Somewhere along the way, MFB slipped out of Paramount Pictures’ hands and wound up in Public Domain Hell!  The Madacy DVD currently available doesn't have the most pristine print; it’s got more scratches than a nudist who stumbled into poison ivy. Nevertheless, my scratchy copy of MFB is still a far better copy than the one that Turner Classic Movies periodically runs!  Heck, the TCM print is actually missing a few minutes in the scene taking place just after the rained-upon Ronnie and Carlotta return to McCloud’s office. I noticed the Columbia Pictures Television logo at the end of TCM’s recent MFB broadcast. Right now the best copy available is part of a three disc set, The Bob Hope Collection, which also features two of the Road pictures (Rio and Bali), and The Lemon Drop Kid.


  1. Yes, it's really sad that this film ended up in Public Domain Purgatory. There are some poor quality prints out there, but this film is worth finding a quality version.

    It's been a long time since I've seen this film, but I remember many great scenes. Time to see it again!

    Thanks for joining the blogathon, and for bringing "My Favorite Brunette" with you!

  2. I love the way you wrote this up! It's been a couple years since I've seen it but it's one of my faves. I hadn't really watched any noir until last year with TCM's Summer of Darkness so I need to watch this again from a noir spoof perspective. And I can understand about having to limit the quotes! I always want to write them all up too :)

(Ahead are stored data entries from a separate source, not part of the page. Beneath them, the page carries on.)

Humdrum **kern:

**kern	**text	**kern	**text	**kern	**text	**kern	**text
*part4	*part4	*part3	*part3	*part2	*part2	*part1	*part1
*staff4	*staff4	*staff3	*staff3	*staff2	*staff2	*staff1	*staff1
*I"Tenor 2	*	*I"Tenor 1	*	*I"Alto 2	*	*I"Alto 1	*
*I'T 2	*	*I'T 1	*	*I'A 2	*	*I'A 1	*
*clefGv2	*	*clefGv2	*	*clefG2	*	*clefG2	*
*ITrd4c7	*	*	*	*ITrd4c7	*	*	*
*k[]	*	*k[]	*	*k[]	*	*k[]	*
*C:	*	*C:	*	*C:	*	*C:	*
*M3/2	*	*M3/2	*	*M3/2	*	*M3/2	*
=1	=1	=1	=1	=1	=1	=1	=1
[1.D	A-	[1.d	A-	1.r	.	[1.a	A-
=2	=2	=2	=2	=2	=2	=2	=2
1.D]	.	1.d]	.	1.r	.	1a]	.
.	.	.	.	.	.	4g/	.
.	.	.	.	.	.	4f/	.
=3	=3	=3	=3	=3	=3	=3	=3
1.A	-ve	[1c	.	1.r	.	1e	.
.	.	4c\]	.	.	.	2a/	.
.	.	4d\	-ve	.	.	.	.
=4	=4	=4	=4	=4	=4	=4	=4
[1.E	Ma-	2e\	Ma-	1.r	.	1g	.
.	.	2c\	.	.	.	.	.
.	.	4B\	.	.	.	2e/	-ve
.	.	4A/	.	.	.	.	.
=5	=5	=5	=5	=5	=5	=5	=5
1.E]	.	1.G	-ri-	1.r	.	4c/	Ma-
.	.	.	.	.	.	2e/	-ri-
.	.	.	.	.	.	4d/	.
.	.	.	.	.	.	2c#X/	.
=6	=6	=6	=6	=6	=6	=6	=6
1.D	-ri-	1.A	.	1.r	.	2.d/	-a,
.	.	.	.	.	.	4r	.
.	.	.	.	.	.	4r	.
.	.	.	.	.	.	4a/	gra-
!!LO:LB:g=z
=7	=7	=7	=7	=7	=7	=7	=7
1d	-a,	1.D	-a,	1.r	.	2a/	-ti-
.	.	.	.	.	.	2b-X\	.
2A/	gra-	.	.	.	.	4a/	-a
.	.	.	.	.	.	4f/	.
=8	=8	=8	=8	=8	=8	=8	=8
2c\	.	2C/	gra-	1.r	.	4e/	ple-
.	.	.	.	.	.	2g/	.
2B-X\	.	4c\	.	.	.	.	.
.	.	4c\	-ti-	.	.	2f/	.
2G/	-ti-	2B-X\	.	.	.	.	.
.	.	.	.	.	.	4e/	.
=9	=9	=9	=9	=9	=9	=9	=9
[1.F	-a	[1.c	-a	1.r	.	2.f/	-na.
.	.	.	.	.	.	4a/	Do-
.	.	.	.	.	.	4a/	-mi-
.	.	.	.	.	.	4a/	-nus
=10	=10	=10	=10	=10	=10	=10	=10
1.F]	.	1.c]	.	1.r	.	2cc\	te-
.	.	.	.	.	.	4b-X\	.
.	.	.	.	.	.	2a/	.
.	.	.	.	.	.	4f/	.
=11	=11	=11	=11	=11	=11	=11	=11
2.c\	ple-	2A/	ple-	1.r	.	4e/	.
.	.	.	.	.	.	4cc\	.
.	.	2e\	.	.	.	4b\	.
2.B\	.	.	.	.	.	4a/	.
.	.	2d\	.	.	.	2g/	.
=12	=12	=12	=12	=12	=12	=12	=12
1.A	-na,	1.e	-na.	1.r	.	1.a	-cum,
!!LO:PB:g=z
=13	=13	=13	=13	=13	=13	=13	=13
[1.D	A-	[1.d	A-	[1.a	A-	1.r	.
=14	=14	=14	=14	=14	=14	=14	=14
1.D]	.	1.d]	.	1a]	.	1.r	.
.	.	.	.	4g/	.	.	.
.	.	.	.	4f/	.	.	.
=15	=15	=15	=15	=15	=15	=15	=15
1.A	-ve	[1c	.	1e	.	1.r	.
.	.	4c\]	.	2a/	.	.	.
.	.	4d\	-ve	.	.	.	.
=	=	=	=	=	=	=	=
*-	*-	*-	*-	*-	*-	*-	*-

  3. I've been meaning to see this movie for years, but never got to doing it. I'll probably dive into Public Domain Hell to achieve this, though! Until now I didn't know it was a detective spoof, and it makes me want to watch it even more.
    Don't forget to read my contribution to the blogathon! :)

  4. Being a fan of the mystery/detective genres, this is my favorite Bob Hope film. Interestingly, it's the one and only film in which Alan Ladd got to play (if only in one scene) a classic-type private eye character.

  5. The basic premise, with the hero framed for a crime and telling his story in flashback, and the heroine clearing him at the end, reminded me of Murder My Sweet (Dick Powell as Phil Marlowe). But I'm sure it was intended as a spoof of film noir detective movies in general, not any one in particular.

    I wonder why Hope never made a "My favorite Redhead"? it would seem like a natural vehicle for him and either Lucille Ball or Rhonda Fleming.

    Road to Rio and road to Bali must be in the public domain as well. At least, I've seen them on YouTube. The Lemon Drop Kid is relatively obscure, but it did introduce the song "Silver Bells."

    Peter Lorre and Lon Chaney Jr. were hilarious doing self-parody. And a scene near the end was, IMHO, the funniest Bing Crosby cameo in a Hope movie.